***** EXTRACT TO READ *****

# Drag Racing Bracket Software - Recommendations?



## pshoe64 (Jun 10, 2008)

Just finished the Racing to the Future program for this years KY Student Technology Leadership Program. We had a fantastic time and saw some really thoughtful designs towards speed and appearance. As always, I want to improve the event and this next "off-saeson" I want to investigate a better bracket system. We always seem to have an odd number of entries and use a bye system. Even with the bye being randomly generated in each round, sometime an entrant will get more than 1 bye. What are you guys using? We have the brackets displayed on a projector so everyone can see the progress. It's fairly simple using Access and Excel to show the bracket, generate the pairings and move the winners onward and the losers to a secondary bracket with a chance to move back into the primary bracket. We run strictly as win/loss by the first to the finish line. We do not do timing (that caused an issue the first year). Any recommendations???

BTW, I'll have an article posted next week with all the activities that when on yesterday.

-Paul


----------



## alpink (Aug 22, 2010)

*byes*

this has long been an issue when there are an odd number of cars and/or more than 16 (read that as divisible by four) qualifiers.
most places do not want to force anyone to NOT qualify and be out before even the first round. so in that case all are permitted to race.
there are many ways of trying to sort out a field but no perfect one when either of these cases presents.
one could move the bye to the first spot of the next round making it difficult for that person to have another. 
this gets more excruciating the closer to the final pairing you are.
I use paper slips to create my pairings and write all the info on it including lane and bye condition.
so it is easy for me to manipulate a bye to the first pairing in the next round, insuring no back to back byes. and I can see, in later rounds, if a racer has had a previous bye and correct the pairings if necessary.
there are other systems which include two byes in the first round to even out the field into a "divisible by four" situation.

***** PROVIDED INFORMATION *****

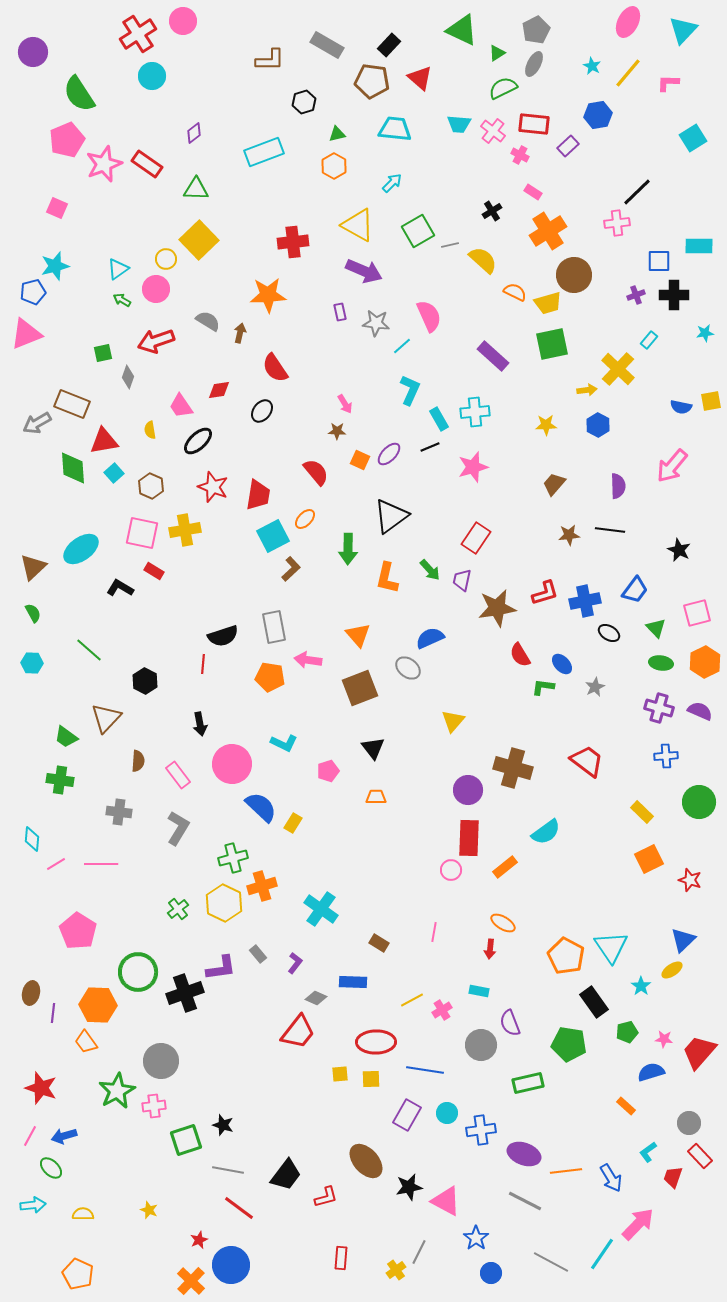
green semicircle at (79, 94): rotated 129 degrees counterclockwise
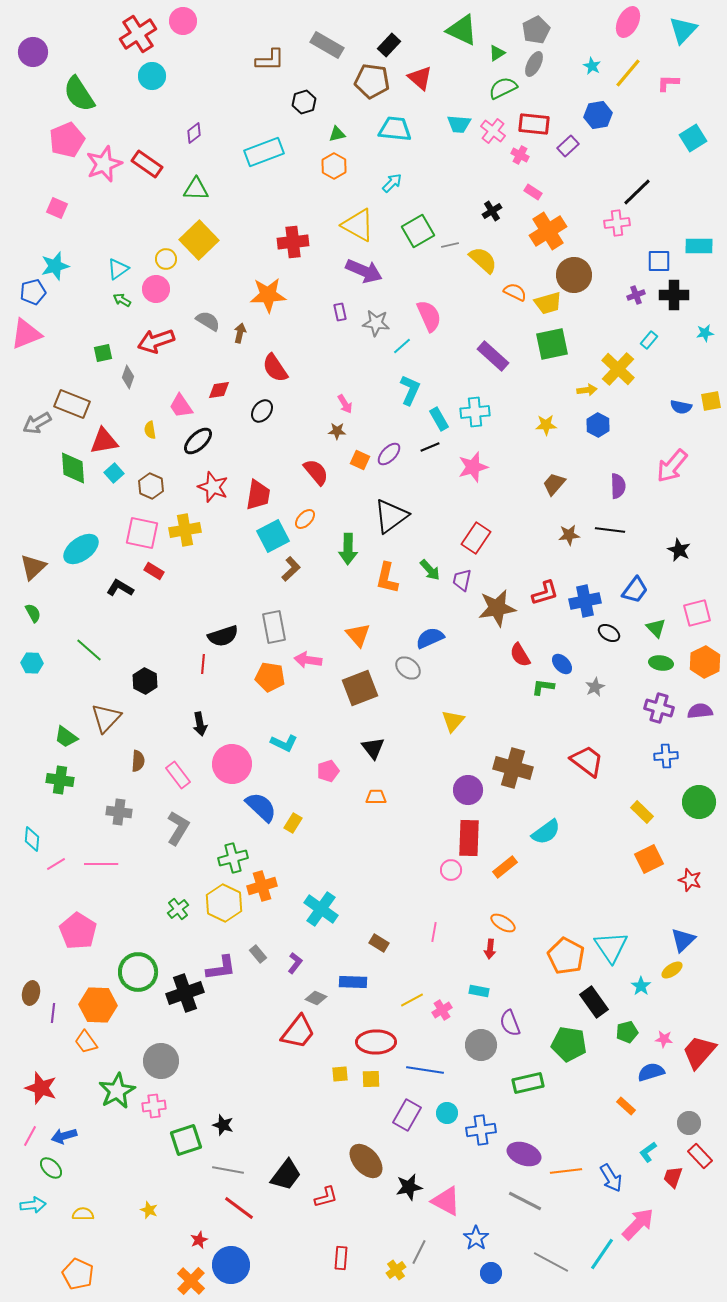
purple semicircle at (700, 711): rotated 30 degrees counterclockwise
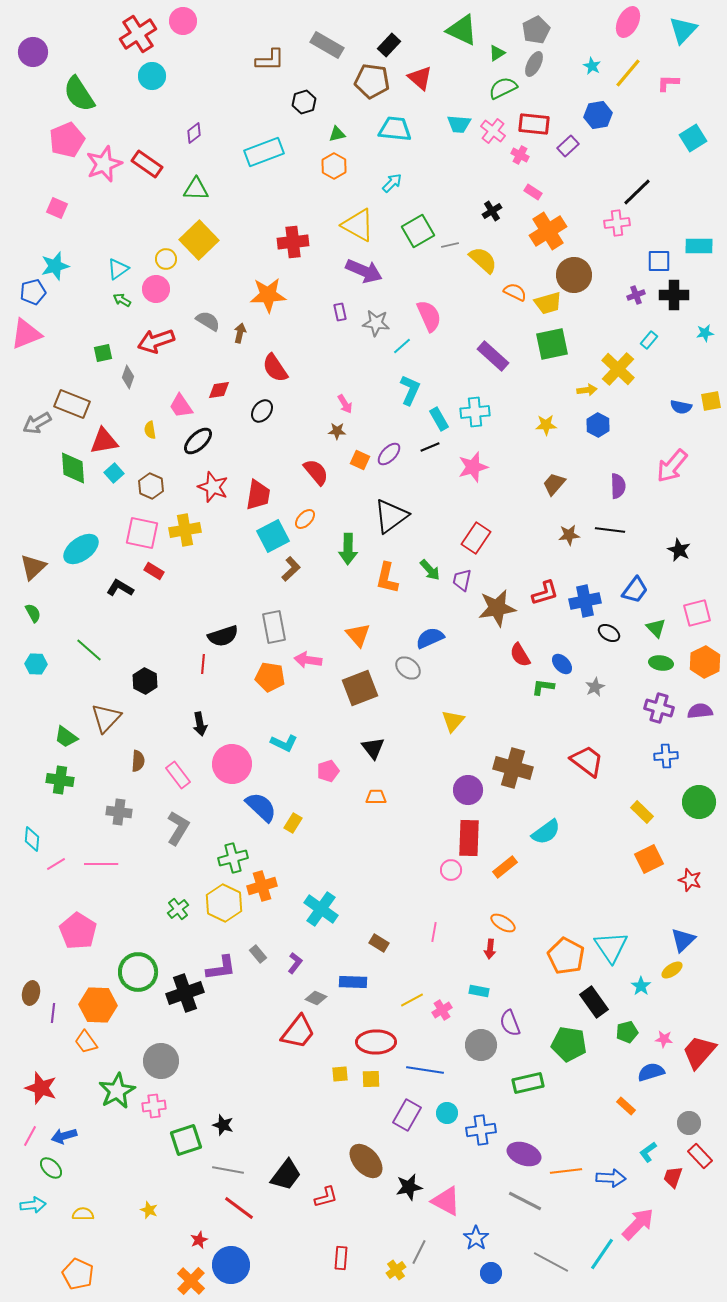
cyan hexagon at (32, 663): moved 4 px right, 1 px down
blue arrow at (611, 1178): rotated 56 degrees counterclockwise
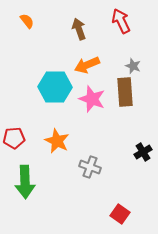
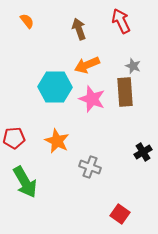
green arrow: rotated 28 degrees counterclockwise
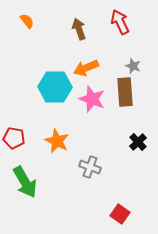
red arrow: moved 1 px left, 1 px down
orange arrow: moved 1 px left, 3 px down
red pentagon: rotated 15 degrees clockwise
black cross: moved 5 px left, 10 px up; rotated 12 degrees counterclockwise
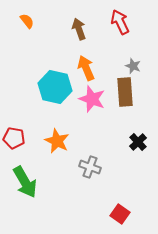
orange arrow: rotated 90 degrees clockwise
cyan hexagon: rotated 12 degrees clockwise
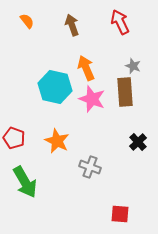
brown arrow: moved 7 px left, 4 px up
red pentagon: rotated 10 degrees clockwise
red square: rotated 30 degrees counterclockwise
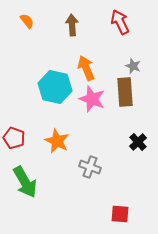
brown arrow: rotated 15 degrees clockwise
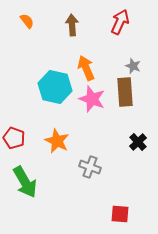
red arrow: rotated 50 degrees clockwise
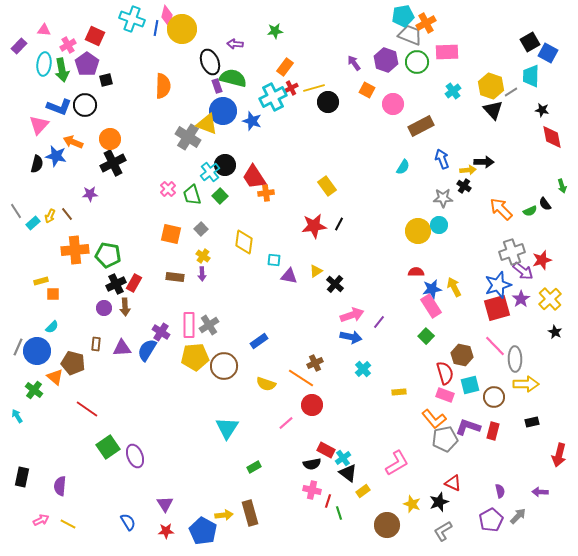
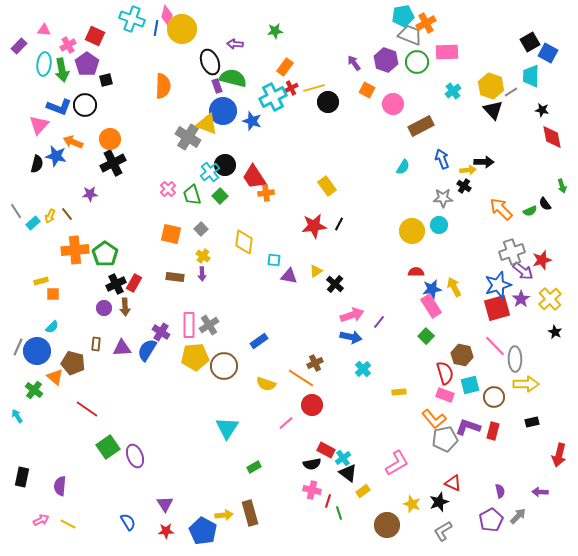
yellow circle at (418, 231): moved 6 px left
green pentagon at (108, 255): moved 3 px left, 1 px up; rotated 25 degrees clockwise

*****

▸ GIVEN INSTRUCTION 1:
In the drag racing bracket thread, what does alpink use to create the pairings?
▸ GIVEN INSTRUCTION 2:
Go on with the drag racing bracket thread from its last sentence.

▸ RESPONSE 1:
Paper slips, with all the information written on them, including lane and bye condition.

▸ RESPONSE 2:
there is no easy answer and certainly not everyone is going to be pleased.
in the course of racing one might want to go to a different system for eliminations. with a smal field, we sometimes have the winner of the first pairing come right back to start line and race next person in line. a given number of wins has already been determined to select winner.
if same person wins his second race, he continues to race next person in line....
until he loses at which time he goes to end of line. eventually someone will rise to the number of wins required and event will be over. good for newcomers and kids because no one is eliminated early and forced to watch everyone else still having fun racing.
and if you are bracket racing, meaning the slower car gets a green light before the faster car, then this forces folks to be really careful entering their dial in.
if bracket racing doesn't mean that to you, perhaps an explanation of what you do mean would be helpful to others riding along. 
LOL


----------



## pshoe64 (Jun 10, 2008)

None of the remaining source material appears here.